QUOTED PASSAGE:
--- START ---

Christiane Jones, Kayla Burns, Winifred-Lillian Brice, Addie Goode, Kenny Matthews and Nicole Davari line up for a performance exercise for the Collision Project.

Imagine hearing Martin Luther King, Jr.’s famous “I Have A Dream” speech for the first time, really letting the words wash over you. You listen in rapture and feel like the air is sucked from your lungs. You know this speech is special, but now it truly hits you.


Now take this speech, one of the most famous speeches of all time, and turn it into a play that you can perform in front of an audience. No pressure, right? Oh, and just to make things interesting, imagine you’re only 16 years old.


The Alliance Theatre’s Collision Project brings together a group of theatrical teenagers for a three-week workshop, and several North Fulton students got in on the action. During the workshop, the high school students interpret classic dramatic texts, identify the way the texts relate to their own lives, and then create a new and raw material for a real play that will tour high schools. This year, the students are not tackling “Romeo and Juliet” or “Death of a Salesman.” They are studying Martin Luther King Jr.’s “I Have A Dream” speech. They have to channel the emotion and power of the speech and turn it into a play with the help of the famous playwright and director Rajendra Ramoon Maharaj.


Minoo Bassery (left) and Addie Goode do not hold back in a performance exercise for Collision Project.


Not everyone could participate in the project. In fact, over 100 people auditioned, but only 21 were chosen. Rosemary Newcott, the Sally G. Tomlinson Artistic Director of Theatre for Youth at Alliance, described what it took to be selected.

--- END ---

WHAT YOU NEED TO DO:
1. Do these statements agree with the Collision Project article? Answer yes or no for each and quote the words from the article that decide it.
(a) Over 100 people auditioned for the project, and 21 were chosen.
(b) The workshop runs for four weeks.
(c) This year the students are studying "Death of a Salesman."
2. According to the Collision Project article, who helps the students turn the speech into a play?
3. Carry the Collision Project article forward from its final sentence.

RECORDS PROVIDED:
--- START ---

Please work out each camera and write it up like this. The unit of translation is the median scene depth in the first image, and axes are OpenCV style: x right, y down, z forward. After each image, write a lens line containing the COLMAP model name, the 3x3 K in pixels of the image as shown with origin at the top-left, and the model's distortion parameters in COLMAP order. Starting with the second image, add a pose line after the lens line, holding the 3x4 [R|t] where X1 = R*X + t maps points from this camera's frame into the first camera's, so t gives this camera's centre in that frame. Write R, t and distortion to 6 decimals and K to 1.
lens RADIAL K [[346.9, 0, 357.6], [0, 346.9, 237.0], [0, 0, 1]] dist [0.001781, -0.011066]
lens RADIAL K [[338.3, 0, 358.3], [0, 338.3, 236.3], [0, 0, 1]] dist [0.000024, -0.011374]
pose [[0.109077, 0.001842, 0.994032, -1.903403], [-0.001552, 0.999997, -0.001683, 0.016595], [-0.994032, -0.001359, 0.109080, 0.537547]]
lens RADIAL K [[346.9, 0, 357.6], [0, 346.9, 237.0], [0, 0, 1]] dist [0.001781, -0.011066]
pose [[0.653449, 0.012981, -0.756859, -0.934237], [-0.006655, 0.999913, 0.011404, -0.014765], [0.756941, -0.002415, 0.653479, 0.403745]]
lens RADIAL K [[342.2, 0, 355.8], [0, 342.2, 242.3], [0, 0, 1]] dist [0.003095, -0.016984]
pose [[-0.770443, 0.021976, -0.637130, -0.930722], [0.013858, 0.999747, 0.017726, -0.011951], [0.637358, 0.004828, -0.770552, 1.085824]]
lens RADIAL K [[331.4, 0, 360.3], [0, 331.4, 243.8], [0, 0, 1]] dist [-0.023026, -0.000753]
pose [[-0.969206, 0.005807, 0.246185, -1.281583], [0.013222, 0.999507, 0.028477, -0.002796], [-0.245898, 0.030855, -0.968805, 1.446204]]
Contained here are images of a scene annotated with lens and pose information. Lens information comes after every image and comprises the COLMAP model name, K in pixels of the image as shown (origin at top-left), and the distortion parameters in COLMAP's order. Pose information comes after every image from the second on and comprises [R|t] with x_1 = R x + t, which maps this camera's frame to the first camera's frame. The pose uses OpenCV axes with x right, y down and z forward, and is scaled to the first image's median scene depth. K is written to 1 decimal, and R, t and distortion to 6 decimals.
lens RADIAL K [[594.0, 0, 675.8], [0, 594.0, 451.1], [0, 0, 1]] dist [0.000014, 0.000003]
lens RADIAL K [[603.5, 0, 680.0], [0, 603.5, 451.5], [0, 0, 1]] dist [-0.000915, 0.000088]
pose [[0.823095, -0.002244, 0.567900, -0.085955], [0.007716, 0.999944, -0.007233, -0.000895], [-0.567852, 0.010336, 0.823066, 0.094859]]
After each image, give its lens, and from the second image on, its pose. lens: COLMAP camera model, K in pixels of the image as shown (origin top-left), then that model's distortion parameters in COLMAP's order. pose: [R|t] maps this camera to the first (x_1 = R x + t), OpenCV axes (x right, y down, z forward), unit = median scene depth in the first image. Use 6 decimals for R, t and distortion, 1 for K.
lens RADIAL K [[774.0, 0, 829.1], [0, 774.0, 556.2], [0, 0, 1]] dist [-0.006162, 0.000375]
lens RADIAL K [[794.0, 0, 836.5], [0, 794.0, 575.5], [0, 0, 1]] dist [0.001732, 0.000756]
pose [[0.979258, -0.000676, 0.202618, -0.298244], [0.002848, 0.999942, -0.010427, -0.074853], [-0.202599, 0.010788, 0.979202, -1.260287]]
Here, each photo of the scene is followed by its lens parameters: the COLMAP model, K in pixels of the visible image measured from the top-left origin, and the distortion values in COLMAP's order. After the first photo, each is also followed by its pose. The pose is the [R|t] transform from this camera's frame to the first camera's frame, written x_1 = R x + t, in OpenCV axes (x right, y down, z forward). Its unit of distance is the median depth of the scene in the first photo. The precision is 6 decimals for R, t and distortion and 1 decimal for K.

--- END ---

RESULTS FOR THE EXERCISE:
1.
(a) Yes: "over 100 people auditioned, but only 21 were chosen."
(b) No: "a three-week workshop"
(c) No: "This year, the students are not tackling “Romeo and Juliet” or “Death of a Salesman.”"

2. The playwright and director Rajendra Ramoon Maharaj.

3.
“We looked for someone who really wants to communicate,” she said. “They have something to say and want to say it.”


Newcott looked for teenagers who wanted to communicate because she wanted to give them a voice. “This age group gets left out,” she explained. “They are on their way to being adults. They have a lot to say, and we want to give them forums to express themselves.”


During the three-week workshop, the students explored many aspects of theater. Nicole Davari, a 16-year old from Roswell and a participant in the project, commented that what makes this project so unique is that “it’s a little bit of everything. We act, we write, we direct.”


And they attempt to turn a speech into a play, which, they assure me, is not as daunting and difficult as it seems. “Being such a powerful speech, there are so many emotions that we can put into a play,” said Davari. 


Newcott agreed with Davari.


“It’s not difficult at all to turn the speech into a play,” she said. “The students can look at the values in his piece, examine King’s story. They can consider whether they have seen the changes in society that King spoke of or what their dreams are.”


The students did not just gain theater experience from the workshop. They learned the life lessons that Dr. Martin Luther King Jr. preached.


“This project taught me not to judge people on first impressions,” said Milton’s Addie Goode.


Emmanuel Davis, 16, of Roswell added that working on the play helped him “look at the world differently. I realized it’s important to look beyond skin color and all other differences like sexual preference, too.”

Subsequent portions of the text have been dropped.